Openly licensing the complex prompts that we build is one place to start, but in line with the aims and objectives of the 2019 UNESCO Recommendation on Open Educational Resources (OER), we ought to be considering where to collaborate at sector level on the development of open GenAI technologies and systems that can support the development of OER (amongst other things) for the benefit of public education systems, owned and governed by our community, and in alignment with our responsibilities and values.
What might open equivalents of interactive textbooks, able to respond to requests to summarise or synthesise content look like? Especially where they are built to work on everyday computing hardware in places where internet connectivity is expensive and unreliable? What could an education-specific aggregation service like Poe do for supporting innovation and improving the discoverability of open GenAI tools and sources of expertise, advice, and collaboration?
The idea of an education-focussed GenAI commons needs significant amounts of money, resources, and expertise and this is no small matter in education systems that are increasingly resource constrained, but this is even more reason to argue that fundamentally we need a mechanism to be able to easily share and work together. Creative Commons licenses allow us to share and re-use educational materials, widening access to participation and making best use of public money. Likewise Open Source Software licenses have enabled a permissive and frictionless ecosystem for technological innovation that has given the OER community important tools like Pressbooks or Manifold.
As a committed open education advocate, this is why I’ve been involved as a member of the Board at the Open Source Initiative (OSI) in the work we’ve been doing to define “open source AI”. Building on OSI’s expertise as stewards of the Open Source Definition (on which all open source licenses today are based) we have developed the Open Source AI Definition which explains in detail exactly what is required for an AI system to convey to its users, developers and deployers the freedom to use, study, modify, and share for any purpose. Version 1.0 of the definition was released in October 2024, and was developed through a global multi-stakeholder co-design process that includes technologists, public interest groups, policy makers, legal experts, and academics. This definition, and the legal documents that will in time be based upon it, are key pieces of the sharing infrastructure we need to enable a meaningful open GenAI commons for education.

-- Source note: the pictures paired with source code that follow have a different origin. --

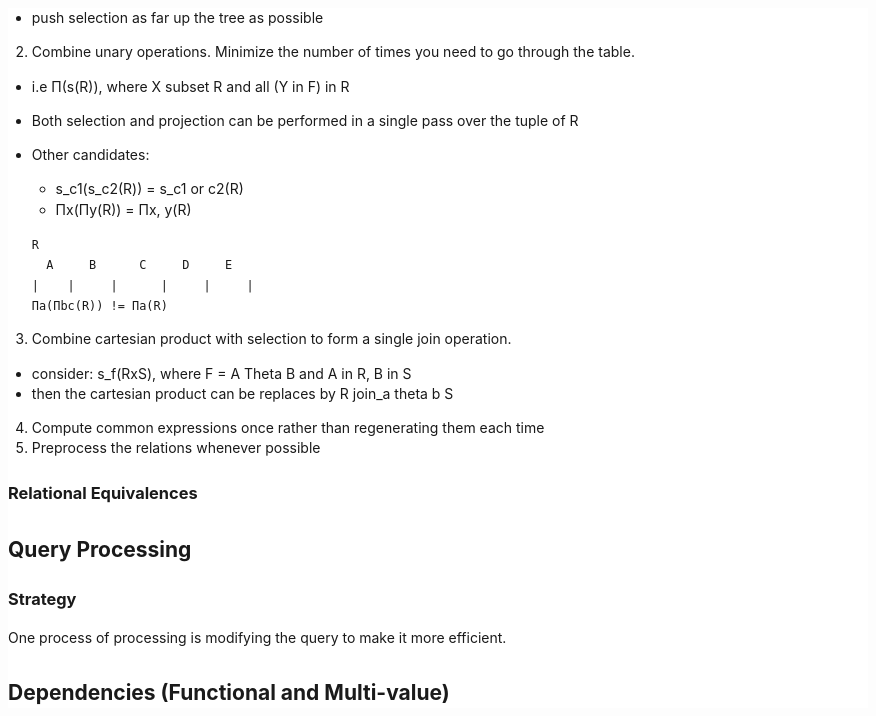 - push selection as far up the tree as possible

2. Combine unary operations. Minimize the number of times you need to go through the table.

- i.e П(s(R)), where X subset R and all (Y in F) in R
- Both selection and projection can be performed in a single pass over the tuple of R
- Other candidates:

  - s_c1(s_c2(R)) = s_c1 or c2(R)
  - Пx(Пy(R)) = Пx, y(R)

  ```
  R
    A     B      C     D     E
  |    |     |      |     |     |
  Пa(Пbc(R)) != Пa(R)
  ```

3. Combine cartesian product with selection to form a single join operation.

- consider: s_f(RxS), where F = A Theta B and A in R, B in S
- then the cartesian product can be replaces by R join_a theta b S

4. Compute common expressions once rather than regenerating them each time
5. Preprocess the relations whenever possible

### Relational Equivalences

## Query Processing

### Strategy

One process of processing is modifying the query to make it more efficient.

## Dependencies (Functional and Multi-value)
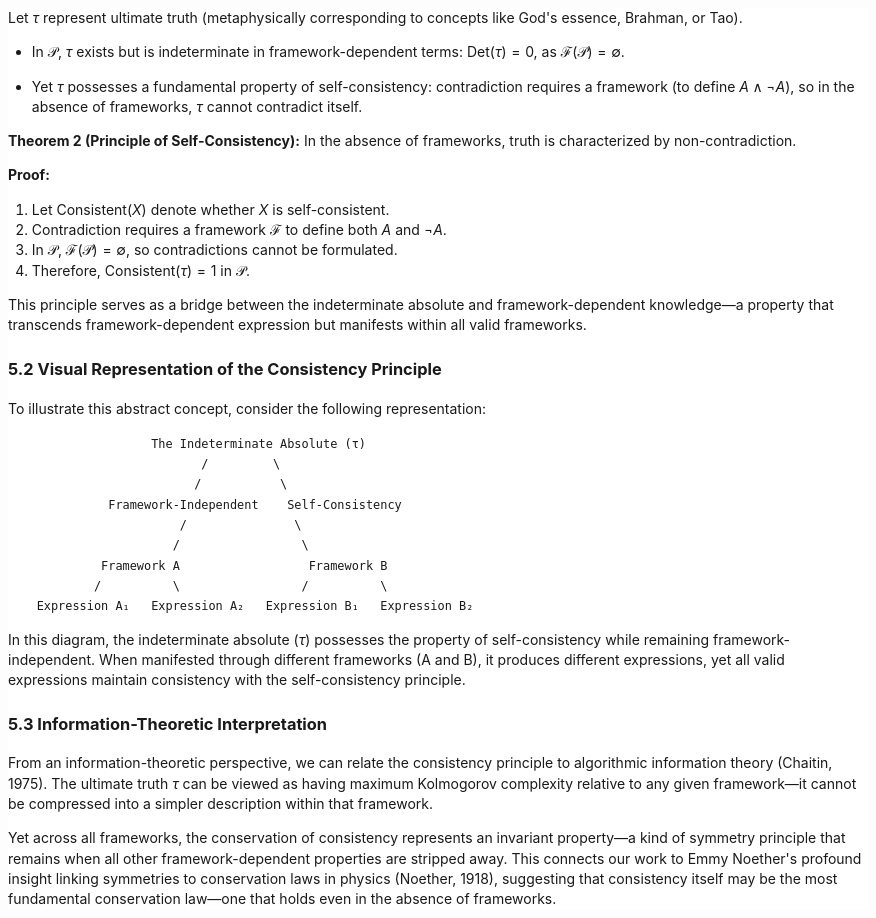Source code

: Let $\tau$ represent ultimate truth (metaphysically corresponding to concepts like God's essence, Brahman, or Tao).

- In $\mathcal{P}$, $\tau$ exists but is indeterminate in framework-dependent terms: $\text{Det}(\tau) = 0$, as $\mathcal{F}(\mathcal{P}) = \emptyset$.
  
- Yet $\tau$ possesses a fundamental property of self-consistency: contradiction requires a framework (to define $A \land \neg A$), so in the absence of frameworks, $\tau$ cannot contradict itself.

**Theorem 2 (Principle of Self-Consistency):** In the absence of frameworks, truth is characterized by non-contradiction.

**Proof:**
1. Let $\text{Consistent}(X)$ denote whether $X$ is self-consistent.
2. Contradiction requires a framework $\mathcal{F}$ to define both $A$ and $\neg A$.
3. In $\mathcal{P}$, $\mathcal{F}(\mathcal{P}) = \emptyset$, so contradictions cannot be formulated.
4. Therefore, $\text{Consistent}(\tau) = 1$ in $\mathcal{P}$.

This principle serves as a bridge between the indeterminate absolute and framework-dependent knowledge—a property that transcends framework-dependent expression but manifests within all valid frameworks.

### 5.2 Visual Representation of the Consistency Principle

To illustrate this abstract concept, consider the following representation:

```
                    The Indeterminate Absolute (τ)
                           /         \
                          /           \
              Framework-Independent    Self-Consistency
                        /               \
                       /                 \
             Framework A                  Framework B
            /          \                 /          \
    Expression A₁   Expression A₂   Expression B₁   Expression B₂
```

In this diagram, the indeterminate absolute ($\tau$) possesses the property of self-consistency while remaining framework-independent. When manifested through different frameworks (A and B), it produces different expressions, yet all valid expressions maintain consistency with the self-consistency principle.

### 5.3 Information-Theoretic Interpretation

From an information-theoretic perspective, we can relate the consistency principle to algorithmic information theory (Chaitin, 1975). The ultimate truth $\tau$ can be viewed as having maximum Kolmogorov complexity relative to any given framework—it cannot be compressed into a simpler description within that framework.

Yet across all frameworks, the conservation of consistency represents an invariant property—a kind of symmetry principle that remains when all other framework-dependent properties are stripped away. This connects our work to Emmy Noether's profound insight linking symmetries to conservation laws in physics (Noether, 1918), suggesting that consistency itself may be the most fundamental conservation law—one that holds even in the absence of frameworks.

We fully expect that as the social, legal, and technical landscape around AI evolves, so will this definition and I think it’s imperative that open educators are part of that conversation.
GenAI has already transformed our education systems, not least by forcing us to reflect on our current practices. Ensuring that we move forward in alignment with the values of open education and do not instead step backwards into greater enclosure of knowledge and increased costs for access to and participation in education requires that we don’t simply learn to use GenAI technologies, but that we collectively own and have agency over them, as we do with OER today.